School-case judge rejects delay call
The presiding judge in Pulaski County’s long-running federal school desegregation lawsuit is proceeding with a 1:30 p.m. Monday court hearing in the case, overruling a request from attorneys for black students for a postponement.
“The Court prefers to make some preliminary rulings now on the Robinson/Mills issues, as well as discuss scheduling for the case in general,” U.S. District Judge D. Price Marshall Jr. ruled last week.
At issue is whether there is parity between two newly constructed schools in the Pulaski County Special School District: Mills High in southeast Pulaski County and Robinson Middle School in west Little Rock. The Pulaski County Special district is obligated by its desegregation plan and other court orders to operate school facilities “that are clean, safe, attractive and equal.”
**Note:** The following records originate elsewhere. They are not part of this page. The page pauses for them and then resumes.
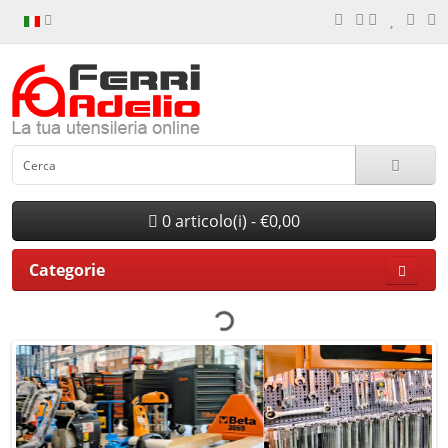
0 articolo(i) - €0,00
Categorie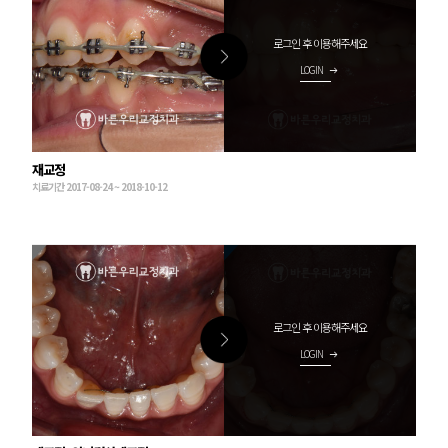
로그인 후 이용해주세요
LOGIN
arrow_right_alt
재교정
치료기간 2017-08-24 ~ 2018-10-12
로그인 후 이용해주세요
LOGIN
arrow_right_alt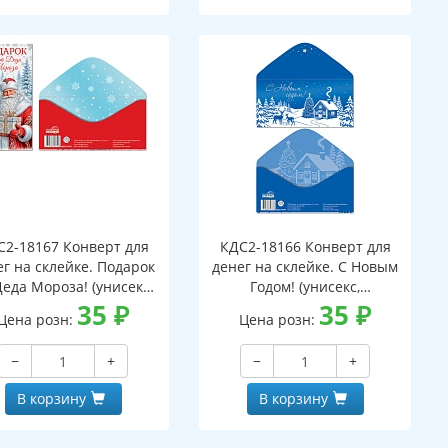
С2-18167 Конверт для
КДС2-18166 Конверт для
ег на склейке. Подарок
денег на склейке. С Новым
Деда Мороза! (унисекс,
Годом! (унисекс,
серебряная фольга)
35
₽
серебряная фольга)
35
₽
Цена розн:
Цена розн:
−
+
−
+
В корзину
В корзину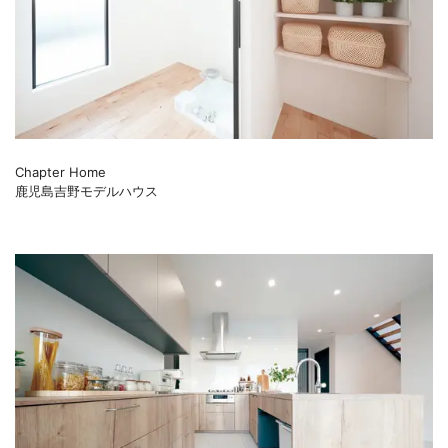
Chapter Home
鹿児島吉野モデルハウス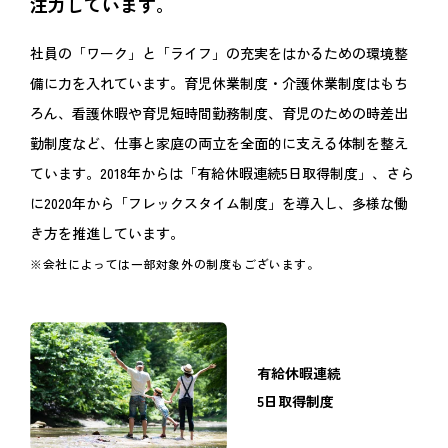
注力しています。
社員の「ワーク」と「ライフ」の充実をはかるための環境整
備に力を入れています。育児休業制度・介護休業制度はもち
ろん、看護休暇や育児短時間勤務制度、育児のための時差出
勤制度など、仕事と家庭の両立を全面的に支える体制を整え
ています。2018年からは「有給休暇連続5日取得制度」、さら
に2020年から「フレックスタイム制度」を導入し、多様な働
き方を推進しています。
※会社によっては一部対象外の制度もございます。
有給休暇連続
5日取得制度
The judge, his staff and others spent a full day last month touring the new Mills and Robinson campuses, as well as Maumelle High that is also in the Pulaski County Special district.
Monday’s court hearing was previously scheduled, but it just happens to come after Little Rock School District parents last week proposed forming a partnership between the Little Rock School District and the Pulaski County Special district to assign all west Little Rock and west Pulaski County students to Little Rock’s Pinnacle View Middle School and all high school students to the existing Robinson Middle and High School campuses.
John Walker, an attorney for black students known as the Joshua intervenors, asked for the hearing delay in part because of that proposal.